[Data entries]
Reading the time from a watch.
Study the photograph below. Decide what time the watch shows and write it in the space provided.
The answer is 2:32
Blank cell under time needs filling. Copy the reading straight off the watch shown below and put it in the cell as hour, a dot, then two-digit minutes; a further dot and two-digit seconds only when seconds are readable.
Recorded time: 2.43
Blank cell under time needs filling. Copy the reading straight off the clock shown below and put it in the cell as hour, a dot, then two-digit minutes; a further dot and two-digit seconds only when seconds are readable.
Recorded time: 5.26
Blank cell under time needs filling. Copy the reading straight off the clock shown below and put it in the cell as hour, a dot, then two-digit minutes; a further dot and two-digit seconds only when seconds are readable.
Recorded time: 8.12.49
...
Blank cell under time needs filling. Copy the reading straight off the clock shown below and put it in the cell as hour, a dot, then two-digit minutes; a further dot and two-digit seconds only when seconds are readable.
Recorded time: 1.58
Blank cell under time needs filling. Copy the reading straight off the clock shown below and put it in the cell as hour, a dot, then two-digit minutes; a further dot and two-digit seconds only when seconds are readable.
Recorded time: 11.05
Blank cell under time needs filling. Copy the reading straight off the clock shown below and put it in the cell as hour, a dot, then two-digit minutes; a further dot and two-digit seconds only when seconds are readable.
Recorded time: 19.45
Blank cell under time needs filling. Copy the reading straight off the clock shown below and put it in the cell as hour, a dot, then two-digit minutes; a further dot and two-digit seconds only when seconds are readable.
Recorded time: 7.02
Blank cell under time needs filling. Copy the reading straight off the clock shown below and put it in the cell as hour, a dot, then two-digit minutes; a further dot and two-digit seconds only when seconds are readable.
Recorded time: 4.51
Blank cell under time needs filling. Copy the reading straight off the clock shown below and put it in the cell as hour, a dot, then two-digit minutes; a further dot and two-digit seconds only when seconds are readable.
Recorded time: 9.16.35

**Exercise objective:** Reproduce the lines of the listing verbatim, beginning at the line that contains "Reading the time from a watch." and stopping after the line that contains "Recorded time: 8.12.49". Write out only those lines.

**Task solution:**
Reading the time from a watch.
Study the photograph below. Decide what time the watch shows and write it in the space provided.
The answer is 2:32
Blank cell under time needs filling. Copy the reading straight off the watch shown below and put it in the cell as hour, a dot, then two-digit minutes; a further dot and two-digit seconds only when seconds are readable.
Recorded time: 2.43
Blank cell under time needs filling. Copy the reading straight off the clock shown below and put it in the cell as hour, a dot, then two-digit minutes; a further dot and two-digit seconds only when seconds are readable.
Recorded time: 5.26
Blank cell under time needs filling. Copy the reading straight off the clock shown below and put it in the cell as hour, a dot, then two-digit minutes; a further dot and two-digit seconds only when seconds are readable.
Recorded time: 8.12.49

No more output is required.